Sketch Functions

Sketches are data structures that can approximately answer particular questions about a dataset when full accuracy is not required. The benefit of approximate answers is that they are often faster and more efficient to compute than functions which result in full accuracy.

Presto provides support for computing some sketches available in the Apache DataSketches library.

Theta Sketches

Theta sketches enable distinct value counting on datasets and also provide the ability to perform set operations. For more information on Theta sketches, please see the Apache Datasketches Theta sketch documentation.

sketch_theta(x) -> varbinary()

Computes a theta sketch from an input dataset. The output from this function can be used as an input to any of the other sketch_theta_* family of functions.

sketch_theta_estimate(sketch) -> double()

Returns the estimate of distinct values from the input sketch.

sketch_theta_summary(sketch) -> row(estimate double, theta double, upper_bound_std double, lower_bound_std double, retained_entries int)

Returns a summary of the input sketch which includes the distinct values estimate alongside other useful information such as the sketch theta parameter, current error bounds corresponding to 1 standard deviation, and the number of retained entries in the sketch.

KLL Sketches

Kll Sketches are an implementation of a quantiles sketch. For more information about the KLL sketch, see the Apache Datasketches KLL Sketch documentation.

sketch_kll[T](x: T) -> kllsketch[T]()

This computes a KLL Sketch. The stored form is the little-endian serialized version of the Apache DataSketches KLL Sketch.

sketch_kll_with_k[T](x: T, k: int) -> kllsketch[T]()

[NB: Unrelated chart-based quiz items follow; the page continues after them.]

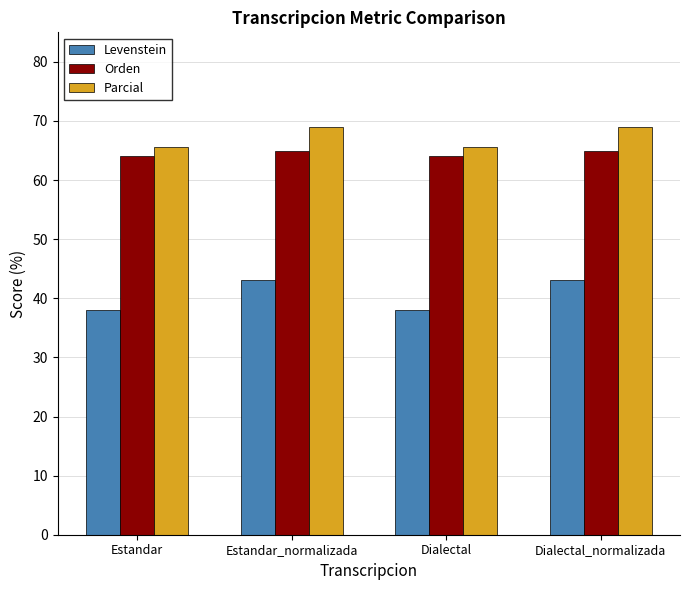

What is the value of the Orden bar at the 1st from the left?

64.1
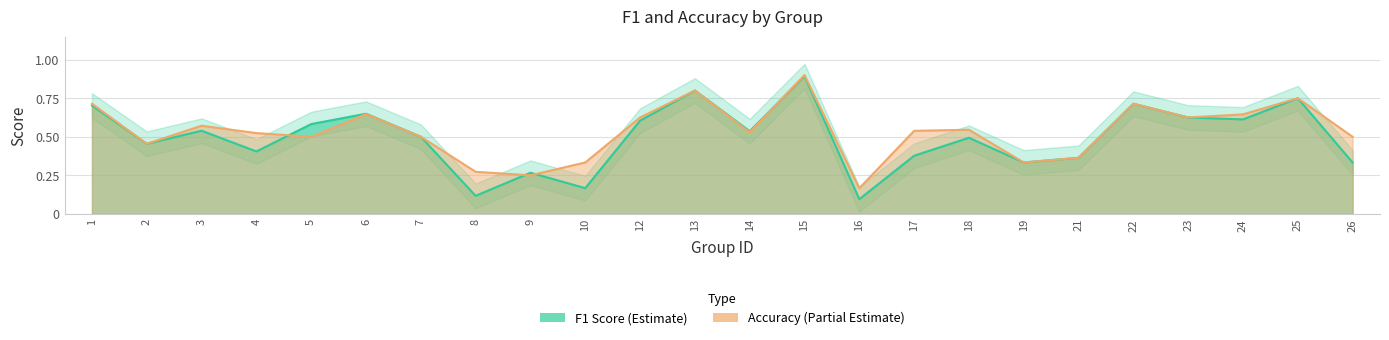

Does the chart have visible grid lines?

Yes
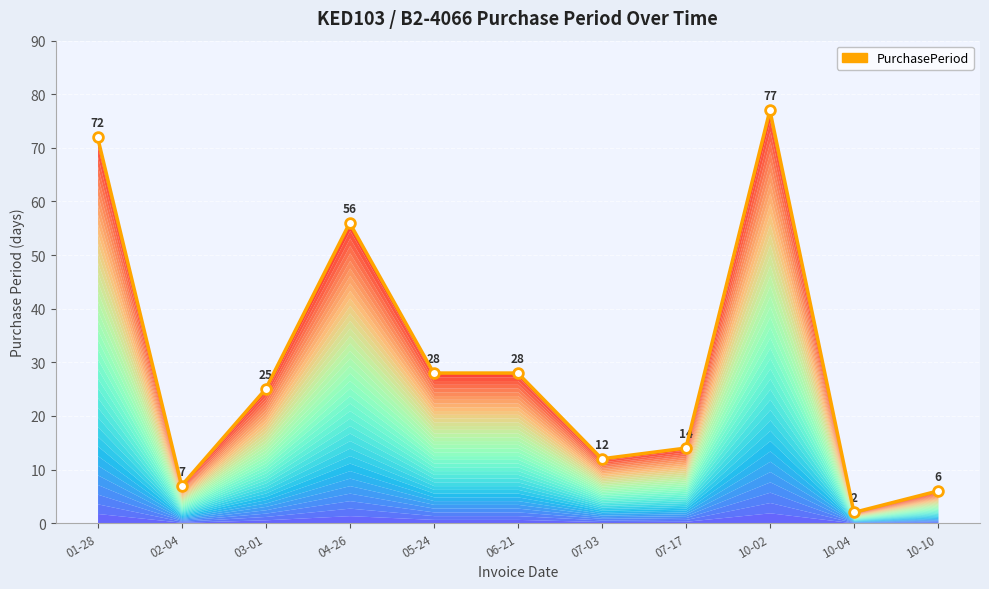

What is the sum of all values?

327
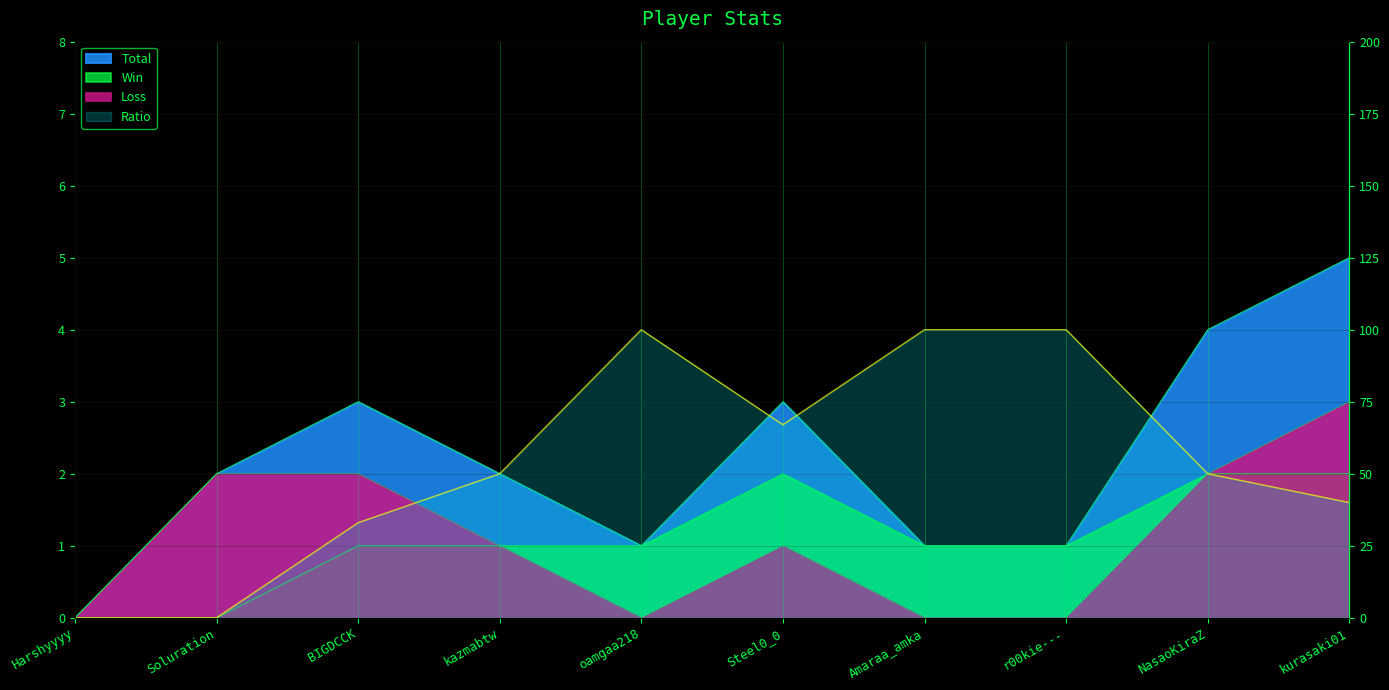

Reading right to left, transcribe all the data shown in this chart.

Total: kurasaki01=5	NasaoKiraZ=4	r00kie---=1	Amaraa_amka=1	Steel0_0=3	oamgaa218=1	kazmabtw=2	BIGDCCK=3	Soluration=2	Harshyyyy=0
Win: kurasaki01=2	NasaoKiraZ=2	r00kie---=1	Amaraa_amka=1	Steel0_0=2	oamgaa218=1	kazmabtw=1	BIGDCCK=1	Soluration=0	Harshyyyy=0
Loss: kurasaki01=3	NasaoKiraZ=2	r00kie---=0	Amaraa_amka=0	Steel0_0=1	oamgaa218=0	kazmabtw=1	BIGDCCK=2	Soluration=2	Harshyyyy=0
Ratio: kurasaki01=40	NasaoKiraZ=50	r00kie---=100	Amaraa_amka=100	Steel0_0=67	oamgaa218=100	kazmabtw=50	BIGDCCK=33	Soluration=0	Harshyyyy=0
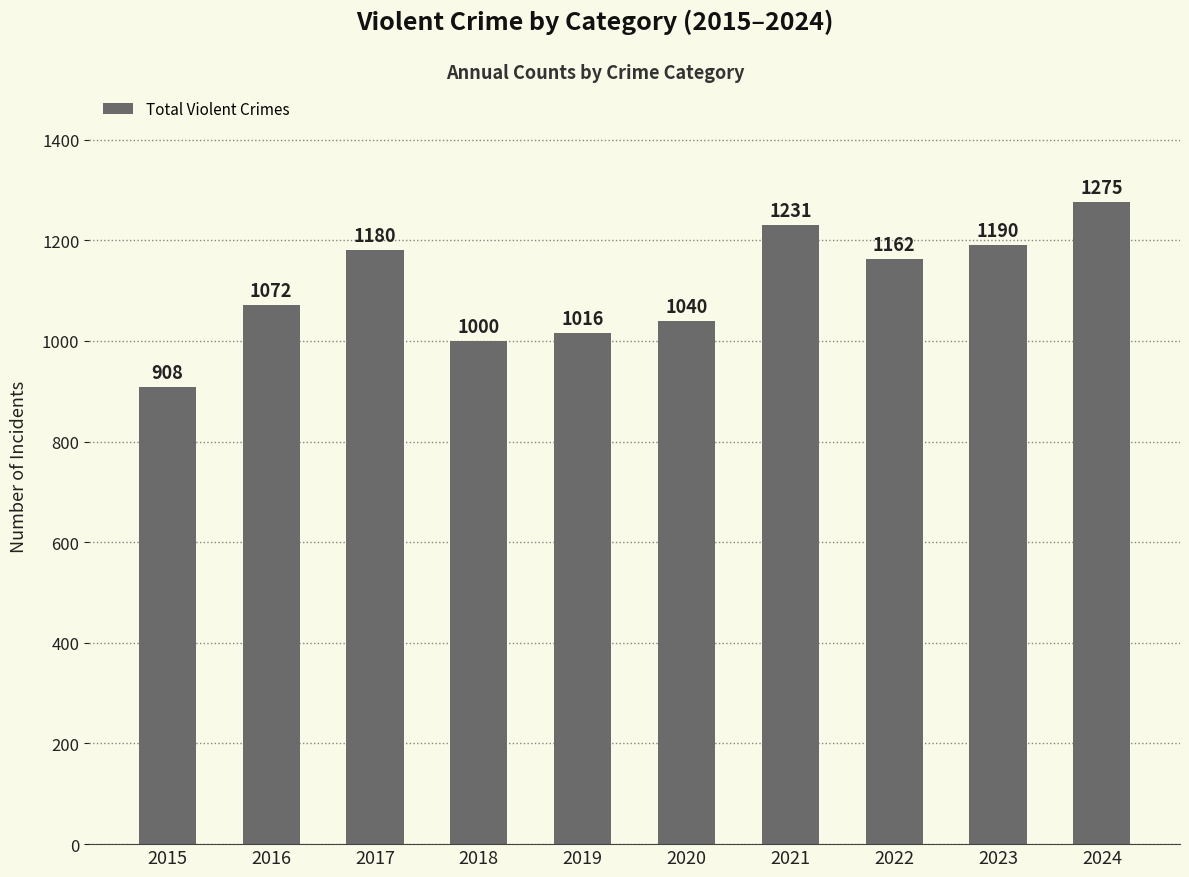

Which has a higher value, 2021 or 2024?

2024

This computes a KLL Sketch using the supplied value for k. The k parameter must be in the range [8..65535]. It controls the accuracy of the sketch. Smaller k is less accurate but consumes less storage. A larger k will be more accurate but consume more storage. For more information on the k parameter, refer to the KLL Sketch documentation. The serialized form of the sketch returned by this function is the same as the sketch_kll function.

sketch_kll_quantile[T](sketch: kllsketch[T], rank: double[, inclusivity: boolean]) -> T()

Computes the value in the sketch that occurs at a particular quantile. The third argument refers to the inclusivity of the query. This function returns values strictly less than the quantile when inclusivity is false or values less than or equal to the quantile when inclusivity true. If omitted, the default inclusivity is true.

sketch_kll_rank[T](sketch: kllsketch[T], quantile: T[, inclusivity: boolean]) -> double()

Computes the quantile that a particular value occurs at in the sketch. The third argument refers to the inclusivity of the query. Given that the sketch represents a distribution of data X, this function returns quantiles representing P(T < X) when inclusivity is false and P(T <= X) when inclusivity is true. If omitted, the default inclusivity is true.